Tools
Self-Hosted AI Agent Security: Deploy Microsoft's Agent Governance Toolkit
Microsoft's Agent Governance Toolkit brings zero-trust policy enforcement, execution sandboxing, and audit trails to autonomous AI agents. Here is how to deploy it on your own infrastructure.

Self-Hosted AI Agent Security: Deploy Microsoft Agent Governance Toolkit
Your AI agents call tools, browse the web, query databases, and delegate to other agents. Once deployed, they make decisions autonomously — and you need answers to three questions: *Is this action allowed? Which agent did this? Can you prove what happened?*
Microsoft's **Agent Governance Toolkit**, now in public preview at 3,400+ GitHub stars and trending this week, answers all three. It is an open-source (MIT), framework-agnostic governance layer that adds policy enforcement, zero-trust identity, execution sandboxing, and reliability engineering to autonomous AI agents — and yes, you can run it on your own infrastructure.
For the self-hosted AI community, this is the missing security layer that makes production agent deployments practical without surrendering control to a cloud provider.
What Agent Governance solves
The toolkit covers the full OWASP Agentic Top 10 — all ten categories, which is a first for any open-source project. The three core problems it addresses map directly to what breaks in self-hosted multi-agent systems:
1. Policy enforcement
An agent with access to `send_email` and `query_database` should not be able to `drop_table`. Traditional IAM roles control *which services* an agent can reach, not *what it does* once connected. Agent Governance introduces **scoped policy definitions** that constrain tool calls, API usage, and data access at runtime — before the action reaches the underlying service.
2. Agent identity and attribution
In a multi-agent system, five agents might share a single API key.
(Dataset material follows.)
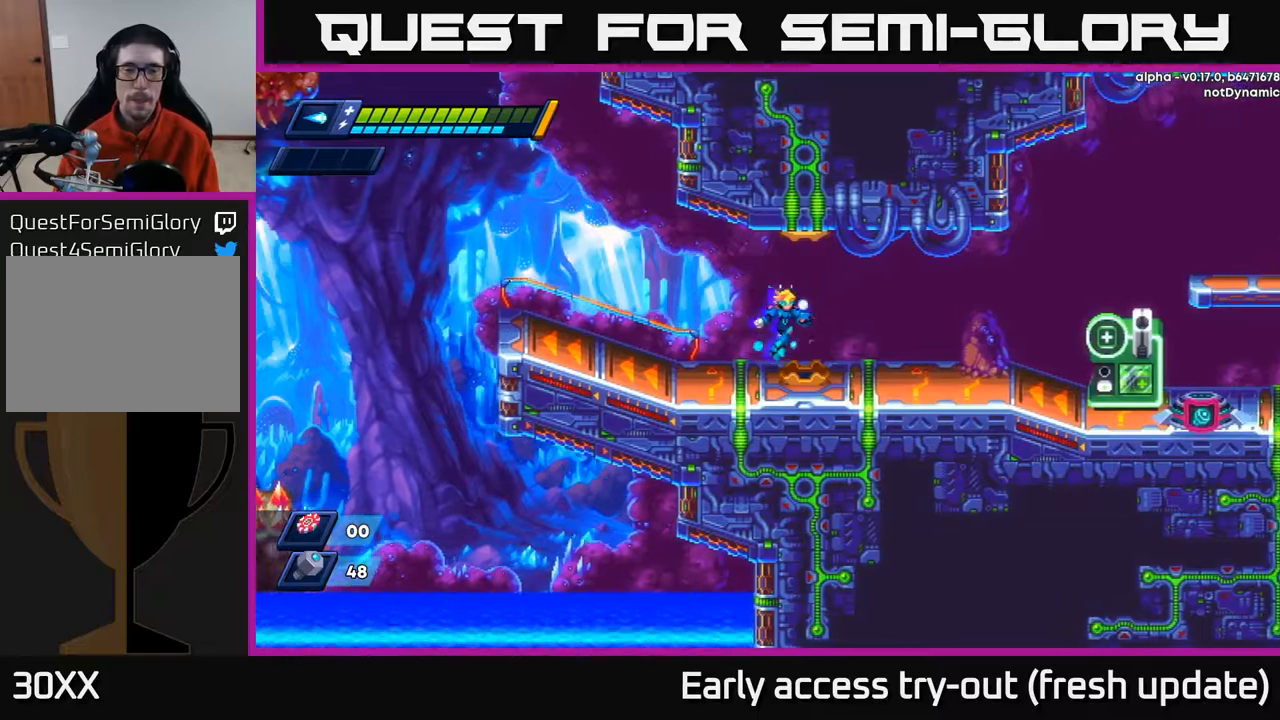
{"buttons": ["DPAD_RIGHT"], "left_stick": "center", "right_stick": "center", "events": []}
When something goes wrong, "an agent did it" is not an incident response. The toolkit assigns **cryptographic identities** to agents and binds every action to an auditable principal across distributed traces.
3. Tamper-proof audit trails
Regulators, auditors, and compliance teams need proof. Agent Governance writes every decision (allowed and denied) to an immutable audit log with cryptographic binding, so you can reconstruct exactly what each agent did, when, and why.
Architecture overview
The toolkit is designed around three layers that work together regardless of your agent framework (LangChain, CrewAI, AutoGen, Semantic Kernel, or raw tool-calling code):
```
┌─────────────────────────────────────────────────┐
│ Your Agent │
├─────────────────────────────────────────────────┤
│ Agent Governance SDK │
│ (Python, TypeScript, .NET, Go) │
├─────────────────────────────────────────────────┤
│ Policy Engine │ Identity │ Audit │
│ (OPA/Rego) │ (JWTs) │ (Immutable) │
├─────────────────────────────────────────────────┤
│ Execution Sandbox │ Circuit Breakers │
│ (Restricted env) │ (Rate limit, retry) │
└─────────────────────────────────────────────────┘
```
Every tool call by your agent passes through the **Policy Engine** before execution. The identity layer attaches a signed JWT to every request. The **Execution Sandbox** constrains what the agent can do at the OS level (namespace isolation, filesystem restrictions, network rules). **Circuit breakers** prevent runaway agents from overwhelming upstream services.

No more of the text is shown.